### AUSGANGSTEXT ###

Innerhalb dieses Wechselspiels streiten sich Ökonomen einzig um die Frage, ob das höhere Angebot die Nachfrage oder die höhere Nachfrage das Angebot in die Höhe treibt – und treiben soll. Spätestens an dieser Stelle mischen sich dann auch Natur- und Konsumschützerinnen, Wachstumsgläubige und Wachstumskritiker in die Debatte ein: Mehr ist besser, sagen Wachstumsgläubige, weniger ist mehr, entgegnen Wachstumskritikerinnen, und zu viel ist zu viel, ergänzen Sachwalter der ausgebeuteten Natur.
Die Klimapolitik und der Einfluss der Corona-Epidemie
Bei der fossilen Energie, insbesondere beim Erdöl, spielt neben der Ökonomie und Ökologie auch die Politik eine zentrale Rolle. Zur Vereinfachung blende ich an dieser Stelle die Steuerung der Fördermenge durch Erdölkartelle aus, ebenso Importbeschränkungen, wie sie etwa US-Präsident Donald Trump ankündete, und richte meinen Blick allein auf die Klimapolitik.

###

**AUFGABE A:**
Was sagen laut Ausgangstext die Wachstumsgläubigen?
**AUFGABE B:**
Gib aus dem Ausgangstext die Passage wortgetreu wieder, beginnend bei „Die Klimapolitik und“ und endend bei „auf die Klimapolitik.“.
Die Zeilen werden hierfür nicht gebraucht.

### ZEILEN ###

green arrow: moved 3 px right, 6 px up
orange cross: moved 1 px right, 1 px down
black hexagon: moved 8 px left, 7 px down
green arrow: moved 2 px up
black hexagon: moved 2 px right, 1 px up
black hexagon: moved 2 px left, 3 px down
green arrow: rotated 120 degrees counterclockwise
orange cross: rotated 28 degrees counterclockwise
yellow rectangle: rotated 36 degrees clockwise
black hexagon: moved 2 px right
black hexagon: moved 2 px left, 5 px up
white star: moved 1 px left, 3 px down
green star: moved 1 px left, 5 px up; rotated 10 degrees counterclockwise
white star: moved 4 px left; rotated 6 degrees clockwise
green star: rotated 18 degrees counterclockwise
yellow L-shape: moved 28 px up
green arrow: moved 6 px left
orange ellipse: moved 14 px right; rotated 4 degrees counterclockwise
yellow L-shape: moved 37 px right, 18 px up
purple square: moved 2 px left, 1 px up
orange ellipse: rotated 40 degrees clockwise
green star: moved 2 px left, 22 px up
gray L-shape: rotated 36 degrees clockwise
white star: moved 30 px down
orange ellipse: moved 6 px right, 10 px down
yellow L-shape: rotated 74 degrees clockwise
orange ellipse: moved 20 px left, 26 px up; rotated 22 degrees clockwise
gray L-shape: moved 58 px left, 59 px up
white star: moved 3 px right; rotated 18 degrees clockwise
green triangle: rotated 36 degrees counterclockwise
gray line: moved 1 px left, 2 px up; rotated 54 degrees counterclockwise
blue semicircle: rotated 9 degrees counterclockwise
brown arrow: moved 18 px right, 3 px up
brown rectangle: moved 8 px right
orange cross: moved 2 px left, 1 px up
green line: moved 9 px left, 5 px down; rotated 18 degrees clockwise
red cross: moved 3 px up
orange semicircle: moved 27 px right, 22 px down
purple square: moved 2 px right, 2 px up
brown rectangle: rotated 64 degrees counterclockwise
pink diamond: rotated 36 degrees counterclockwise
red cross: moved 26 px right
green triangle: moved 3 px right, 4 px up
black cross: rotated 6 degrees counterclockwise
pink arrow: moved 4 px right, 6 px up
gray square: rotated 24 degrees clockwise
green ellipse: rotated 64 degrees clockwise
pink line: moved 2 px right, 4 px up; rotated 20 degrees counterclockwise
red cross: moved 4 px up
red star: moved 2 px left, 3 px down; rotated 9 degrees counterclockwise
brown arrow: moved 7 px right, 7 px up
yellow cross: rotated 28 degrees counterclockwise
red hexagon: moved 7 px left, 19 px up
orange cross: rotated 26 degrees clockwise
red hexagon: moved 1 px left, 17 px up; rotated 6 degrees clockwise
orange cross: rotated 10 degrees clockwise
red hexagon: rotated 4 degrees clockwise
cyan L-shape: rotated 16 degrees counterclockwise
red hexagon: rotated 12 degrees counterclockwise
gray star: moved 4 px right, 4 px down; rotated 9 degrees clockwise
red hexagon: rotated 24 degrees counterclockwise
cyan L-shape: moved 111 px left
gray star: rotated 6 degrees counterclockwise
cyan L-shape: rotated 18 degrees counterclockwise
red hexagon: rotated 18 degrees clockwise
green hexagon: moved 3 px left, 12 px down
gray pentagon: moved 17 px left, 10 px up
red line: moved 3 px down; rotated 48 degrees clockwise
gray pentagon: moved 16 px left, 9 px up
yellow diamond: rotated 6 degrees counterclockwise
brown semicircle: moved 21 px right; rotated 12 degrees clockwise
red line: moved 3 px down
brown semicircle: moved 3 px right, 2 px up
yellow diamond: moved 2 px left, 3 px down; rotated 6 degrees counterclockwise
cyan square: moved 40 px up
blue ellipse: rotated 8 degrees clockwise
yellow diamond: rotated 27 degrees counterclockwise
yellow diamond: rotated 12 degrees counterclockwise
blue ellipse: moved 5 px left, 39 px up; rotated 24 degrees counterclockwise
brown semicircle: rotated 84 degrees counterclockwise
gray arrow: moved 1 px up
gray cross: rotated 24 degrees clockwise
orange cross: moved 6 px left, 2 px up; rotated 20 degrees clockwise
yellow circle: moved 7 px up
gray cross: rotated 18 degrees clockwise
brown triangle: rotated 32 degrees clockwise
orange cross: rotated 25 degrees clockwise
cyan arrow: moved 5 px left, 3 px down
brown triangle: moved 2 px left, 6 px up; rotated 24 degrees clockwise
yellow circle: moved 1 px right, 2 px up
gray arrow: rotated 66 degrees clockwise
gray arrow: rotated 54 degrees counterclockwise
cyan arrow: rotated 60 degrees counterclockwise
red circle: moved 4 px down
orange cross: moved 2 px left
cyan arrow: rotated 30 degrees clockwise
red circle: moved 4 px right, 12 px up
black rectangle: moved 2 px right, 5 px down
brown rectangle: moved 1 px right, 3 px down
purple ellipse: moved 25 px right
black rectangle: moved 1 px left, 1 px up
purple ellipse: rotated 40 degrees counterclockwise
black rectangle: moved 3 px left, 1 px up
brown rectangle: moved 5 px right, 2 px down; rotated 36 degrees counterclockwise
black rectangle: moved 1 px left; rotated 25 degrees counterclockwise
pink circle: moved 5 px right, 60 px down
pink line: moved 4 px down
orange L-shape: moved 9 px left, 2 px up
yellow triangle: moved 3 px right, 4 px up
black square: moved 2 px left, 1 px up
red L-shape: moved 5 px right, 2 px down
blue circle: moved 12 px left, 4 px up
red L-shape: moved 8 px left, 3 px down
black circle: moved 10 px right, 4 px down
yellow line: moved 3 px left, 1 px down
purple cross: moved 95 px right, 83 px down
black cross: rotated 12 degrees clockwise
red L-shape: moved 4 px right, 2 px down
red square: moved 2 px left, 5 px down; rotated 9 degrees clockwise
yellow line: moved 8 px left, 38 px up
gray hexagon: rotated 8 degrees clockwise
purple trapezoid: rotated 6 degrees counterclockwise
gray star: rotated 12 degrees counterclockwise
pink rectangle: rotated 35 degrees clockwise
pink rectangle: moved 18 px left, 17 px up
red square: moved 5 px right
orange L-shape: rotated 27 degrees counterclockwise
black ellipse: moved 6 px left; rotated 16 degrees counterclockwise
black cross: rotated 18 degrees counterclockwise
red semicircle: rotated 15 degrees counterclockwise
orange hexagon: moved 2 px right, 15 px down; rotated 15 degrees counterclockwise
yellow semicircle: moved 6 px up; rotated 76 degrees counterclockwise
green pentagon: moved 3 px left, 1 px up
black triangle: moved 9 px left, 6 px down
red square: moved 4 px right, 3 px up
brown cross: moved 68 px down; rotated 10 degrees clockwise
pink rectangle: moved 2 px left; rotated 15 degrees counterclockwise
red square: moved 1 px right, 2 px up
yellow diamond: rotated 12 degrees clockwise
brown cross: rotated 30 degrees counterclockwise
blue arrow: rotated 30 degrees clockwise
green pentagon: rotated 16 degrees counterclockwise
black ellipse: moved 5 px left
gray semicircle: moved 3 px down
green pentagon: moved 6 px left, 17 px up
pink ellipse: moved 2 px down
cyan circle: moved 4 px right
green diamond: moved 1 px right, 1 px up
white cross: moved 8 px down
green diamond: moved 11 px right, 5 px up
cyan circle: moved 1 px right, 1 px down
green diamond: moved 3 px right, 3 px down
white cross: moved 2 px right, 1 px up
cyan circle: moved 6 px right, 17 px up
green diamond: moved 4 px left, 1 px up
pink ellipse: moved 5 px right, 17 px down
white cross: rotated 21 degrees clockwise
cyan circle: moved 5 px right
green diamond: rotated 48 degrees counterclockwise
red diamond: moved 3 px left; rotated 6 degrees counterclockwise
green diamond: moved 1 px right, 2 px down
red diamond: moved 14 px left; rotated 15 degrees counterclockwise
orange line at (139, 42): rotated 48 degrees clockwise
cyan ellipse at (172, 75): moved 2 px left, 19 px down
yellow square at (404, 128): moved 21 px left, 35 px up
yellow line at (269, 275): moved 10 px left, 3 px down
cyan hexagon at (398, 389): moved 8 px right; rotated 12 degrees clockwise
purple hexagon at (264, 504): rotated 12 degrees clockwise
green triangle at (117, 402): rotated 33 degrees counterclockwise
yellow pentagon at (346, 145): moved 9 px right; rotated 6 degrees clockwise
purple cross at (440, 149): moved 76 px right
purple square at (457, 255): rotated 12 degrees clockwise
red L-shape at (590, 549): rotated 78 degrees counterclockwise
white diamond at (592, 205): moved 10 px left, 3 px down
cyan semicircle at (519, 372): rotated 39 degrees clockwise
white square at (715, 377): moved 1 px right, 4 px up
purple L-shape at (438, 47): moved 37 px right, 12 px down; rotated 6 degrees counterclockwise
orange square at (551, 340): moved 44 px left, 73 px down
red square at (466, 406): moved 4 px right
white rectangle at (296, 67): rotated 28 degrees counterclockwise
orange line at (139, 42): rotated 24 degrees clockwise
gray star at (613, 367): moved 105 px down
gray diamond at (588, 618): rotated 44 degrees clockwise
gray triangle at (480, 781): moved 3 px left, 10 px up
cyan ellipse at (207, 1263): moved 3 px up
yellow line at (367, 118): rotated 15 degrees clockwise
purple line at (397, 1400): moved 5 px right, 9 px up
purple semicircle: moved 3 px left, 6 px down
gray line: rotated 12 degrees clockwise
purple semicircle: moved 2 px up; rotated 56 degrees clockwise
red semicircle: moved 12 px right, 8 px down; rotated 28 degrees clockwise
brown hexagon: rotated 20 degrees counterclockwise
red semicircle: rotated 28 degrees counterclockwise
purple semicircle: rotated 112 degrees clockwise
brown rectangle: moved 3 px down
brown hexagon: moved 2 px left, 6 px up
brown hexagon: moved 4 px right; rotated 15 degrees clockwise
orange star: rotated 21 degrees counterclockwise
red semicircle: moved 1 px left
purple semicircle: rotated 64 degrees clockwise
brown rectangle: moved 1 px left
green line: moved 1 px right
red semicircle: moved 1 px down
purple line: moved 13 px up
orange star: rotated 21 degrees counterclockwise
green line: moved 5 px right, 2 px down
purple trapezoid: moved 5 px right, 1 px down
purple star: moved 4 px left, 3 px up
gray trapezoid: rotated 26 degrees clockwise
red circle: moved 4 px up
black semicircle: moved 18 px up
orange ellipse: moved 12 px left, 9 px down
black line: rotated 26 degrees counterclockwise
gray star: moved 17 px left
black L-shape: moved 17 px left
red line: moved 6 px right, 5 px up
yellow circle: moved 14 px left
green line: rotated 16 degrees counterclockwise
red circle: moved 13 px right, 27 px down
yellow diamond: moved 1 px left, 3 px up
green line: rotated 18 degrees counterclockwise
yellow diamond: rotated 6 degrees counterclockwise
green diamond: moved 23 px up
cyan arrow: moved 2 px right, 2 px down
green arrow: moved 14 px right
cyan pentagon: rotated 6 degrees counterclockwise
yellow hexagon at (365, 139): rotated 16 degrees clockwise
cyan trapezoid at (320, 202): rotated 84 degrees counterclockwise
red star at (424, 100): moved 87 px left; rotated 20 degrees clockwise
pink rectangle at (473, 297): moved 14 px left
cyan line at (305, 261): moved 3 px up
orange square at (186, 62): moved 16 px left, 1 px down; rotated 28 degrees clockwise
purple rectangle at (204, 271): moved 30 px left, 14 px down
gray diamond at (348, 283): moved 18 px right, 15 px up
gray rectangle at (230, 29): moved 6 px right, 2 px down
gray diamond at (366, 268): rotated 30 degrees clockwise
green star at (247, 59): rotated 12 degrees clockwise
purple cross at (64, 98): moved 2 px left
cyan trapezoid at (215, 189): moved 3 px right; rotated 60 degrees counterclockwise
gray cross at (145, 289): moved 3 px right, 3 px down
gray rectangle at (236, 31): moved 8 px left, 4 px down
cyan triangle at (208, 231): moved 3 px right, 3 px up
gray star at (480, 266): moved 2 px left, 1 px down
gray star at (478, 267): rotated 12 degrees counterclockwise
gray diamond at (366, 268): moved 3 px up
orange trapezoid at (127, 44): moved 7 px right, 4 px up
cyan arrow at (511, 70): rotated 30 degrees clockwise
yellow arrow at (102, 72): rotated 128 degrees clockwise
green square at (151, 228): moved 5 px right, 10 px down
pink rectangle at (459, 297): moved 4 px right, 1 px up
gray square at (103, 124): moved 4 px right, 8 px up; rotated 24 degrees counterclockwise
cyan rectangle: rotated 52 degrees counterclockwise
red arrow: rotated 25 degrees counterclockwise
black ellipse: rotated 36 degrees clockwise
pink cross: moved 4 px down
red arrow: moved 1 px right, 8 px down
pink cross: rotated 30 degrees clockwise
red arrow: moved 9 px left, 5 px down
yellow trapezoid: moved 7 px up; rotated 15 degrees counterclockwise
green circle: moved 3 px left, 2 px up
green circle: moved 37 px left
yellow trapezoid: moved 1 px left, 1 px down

###

**ANTWORT A:**
Mehr ist besser.

**ANTWORT B:**
Die Klimapolitik und der Einfluss der Corona-Epidemie
Bei der fossilen Energie, insbesondere beim Erdöl, spielt neben der Ökonomie und Ökologie auch die Politik eine zentrale Rolle. Zur Vereinfachung blende ich an dieser Stelle die Steuerung der Fördermenge durch Erdölkartelle aus, ebenso Importbeschränkungen, wie sie etwa US-Präsident Donald Trump ankündete, und richte meinen Blick allein auf die Klimapolitik.